■ Supplied material:

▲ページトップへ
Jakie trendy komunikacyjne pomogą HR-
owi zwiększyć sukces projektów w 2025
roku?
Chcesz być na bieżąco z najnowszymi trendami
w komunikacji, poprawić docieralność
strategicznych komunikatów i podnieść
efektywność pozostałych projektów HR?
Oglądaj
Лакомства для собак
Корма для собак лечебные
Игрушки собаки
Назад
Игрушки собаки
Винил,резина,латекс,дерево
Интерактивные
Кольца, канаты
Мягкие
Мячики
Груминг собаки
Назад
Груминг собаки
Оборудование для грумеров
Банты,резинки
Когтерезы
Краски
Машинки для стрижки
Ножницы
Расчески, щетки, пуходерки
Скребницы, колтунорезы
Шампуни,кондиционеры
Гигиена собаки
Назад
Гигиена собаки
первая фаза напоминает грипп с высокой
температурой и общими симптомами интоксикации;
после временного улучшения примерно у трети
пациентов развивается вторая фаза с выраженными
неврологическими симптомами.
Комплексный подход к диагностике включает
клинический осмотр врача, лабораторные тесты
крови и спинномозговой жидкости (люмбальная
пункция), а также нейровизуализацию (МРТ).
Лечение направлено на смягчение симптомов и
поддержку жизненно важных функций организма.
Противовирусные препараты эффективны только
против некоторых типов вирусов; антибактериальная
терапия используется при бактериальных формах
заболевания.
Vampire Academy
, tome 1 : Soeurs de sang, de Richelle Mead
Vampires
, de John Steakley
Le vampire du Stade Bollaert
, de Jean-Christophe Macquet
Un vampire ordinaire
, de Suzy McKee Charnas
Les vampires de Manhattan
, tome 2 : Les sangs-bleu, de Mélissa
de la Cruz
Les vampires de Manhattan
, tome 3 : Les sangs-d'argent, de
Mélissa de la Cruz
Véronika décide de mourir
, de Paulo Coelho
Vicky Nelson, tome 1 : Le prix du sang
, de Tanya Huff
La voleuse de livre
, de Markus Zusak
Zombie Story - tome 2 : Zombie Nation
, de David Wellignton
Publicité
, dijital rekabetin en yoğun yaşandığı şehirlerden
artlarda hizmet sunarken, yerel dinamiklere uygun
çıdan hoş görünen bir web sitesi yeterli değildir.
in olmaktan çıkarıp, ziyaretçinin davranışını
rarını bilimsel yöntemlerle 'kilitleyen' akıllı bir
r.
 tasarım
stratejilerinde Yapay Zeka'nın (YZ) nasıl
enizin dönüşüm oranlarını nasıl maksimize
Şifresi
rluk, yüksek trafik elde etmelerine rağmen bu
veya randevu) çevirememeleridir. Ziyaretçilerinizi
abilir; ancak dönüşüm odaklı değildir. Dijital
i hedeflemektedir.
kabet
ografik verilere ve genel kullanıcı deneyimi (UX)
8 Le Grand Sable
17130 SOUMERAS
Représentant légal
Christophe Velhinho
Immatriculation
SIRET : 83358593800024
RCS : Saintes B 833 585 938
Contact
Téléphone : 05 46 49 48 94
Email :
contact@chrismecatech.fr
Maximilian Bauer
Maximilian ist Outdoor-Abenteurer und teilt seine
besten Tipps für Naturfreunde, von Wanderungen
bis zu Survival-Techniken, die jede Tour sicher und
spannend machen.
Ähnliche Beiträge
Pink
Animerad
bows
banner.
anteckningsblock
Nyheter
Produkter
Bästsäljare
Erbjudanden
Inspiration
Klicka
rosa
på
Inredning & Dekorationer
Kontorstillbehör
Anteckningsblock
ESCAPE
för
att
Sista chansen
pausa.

■ What you are asked to do: Repeat every record above exactly as it appears.

■ Solved problem:
▲ページトップへ
Jakie trendy komunikacyjne pomogą HR-
owi zwiększyć sukces projektów w 2025
roku?
Chcesz być na bieżąco z najnowszymi trendami
w komunikacji, poprawić docieralność
strategicznych komunikatów i podnieść
efektywność pozostałych projektów HR?
Oglądaj
Лакомства для собак
Корма для собак лечебные
Игрушки собаки
Назад
Игрушки собаки
Винил,резина,латекс,дерево
Интерактивные
Кольца, канаты
Мягкие
Мячики
Груминг собаки
Назад
Груминг собаки
Оборудование для грумеров
Банты,резинки
Когтерезы
Краски
Машинки для стрижки
Ножницы
Расчески, щетки, пуходерки
Скребницы, колтунорезы
Шампуни,кондиционеры
Гигиена собаки
Назад
Гигиена собаки
первая фаза напоминает грипп с высокой
температурой и общими симптомами интоксикации;
после временного улучшения примерно у трети
пациентов развивается вторая фаза с выраженными
неврологическими симптомами.
Комплексный подход к диагностике включает
клинический осмотр врача, лабораторные тесты
крови и спинномозговой жидкости (люмбальная
пункция), а также нейровизуализацию (МРТ).
Лечение направлено на смягчение симптомов и
поддержку жизненно важных функций организма.
Противовирусные препараты эффективны только
против некоторых типов вирусов; антибактериальная
терапия используется при бактериальных формах
заболевания.
Vampire Academy
, tome 1 : Soeurs de sang, de Richelle Mead
Vampires
, de John Steakley
Le vampire du Stade Bollaert
, de Jean-Christophe Macquet
Un vampire ordinaire
, de Suzy McKee Charnas
Les vampires de Manhattan
, tome 2 : Les sangs-bleu, de Mélissa
de la Cruz
Les vampires de Manhattan
, tome 3 : Les sangs-d'argent, de
Mélissa de la Cruz
Véronika décide de mourir
, de Paulo Coelho
Vicky Nelson, tome 1 : Le prix du sang
, de Tanya Huff
La voleuse de livre
, de Markus Zusak
Zombie Story - tome 2 : Zombie Nation
, de David Wellignton
Publicité
, dijital rekabetin en yoğun yaşandığı şehirlerden
artlarda hizmet sunarken, yerel dinamiklere uygun
çıdan hoş görünen bir web sitesi yeterli değildir.
in olmaktan çıkarıp, ziyaretçinin davranışını
rarını bilimsel yöntemlerle 'kilitleyen' akıllı bir
r.
 tasarım
stratejilerinde Yapay Zeka'nın (YZ) nasıl
enizin dönüşüm oranlarını nasıl maksimize
Şifresi
rluk, yüksek trafik elde etmelerine rağmen bu
veya randevu) çevirememeleridir. Ziyaretçilerinizi
abilir; ancak dönüşüm odaklı değildir. Dijital
i hedeflemektedir.
kabet
ografik verilere ve genel kullanıcı deneyimi (UX)
8 Le Grand Sable
17130 SOUMERAS
Représentant légal
Christophe Velhinho
Immatriculation
SIRET : 83358593800024
RCS : Saintes B 833 585 938
Contact
Téléphone : 05 46 49 48 94
Email :
contact@chrismecatech.fr
Maximilian Bauer
Maximilian ist Outdoor-Abenteurer und teilt seine
besten Tipps für Naturfreunde, von Wanderungen
bis zu Survival-Techniken, die jede Tour sicher und
spannend machen.
Ähnliche Beiträge
Pink
Animerad
bows
banner.
anteckningsblock
Nyheter
Produkter
Bästsäljare
Erbjudanden
Inspiration
Klicka
rosa
på
Inredning & Dekorationer
Kontorstillbehör
Anteckningsblock
ESCAPE
för
att
Sista chansen
pausa.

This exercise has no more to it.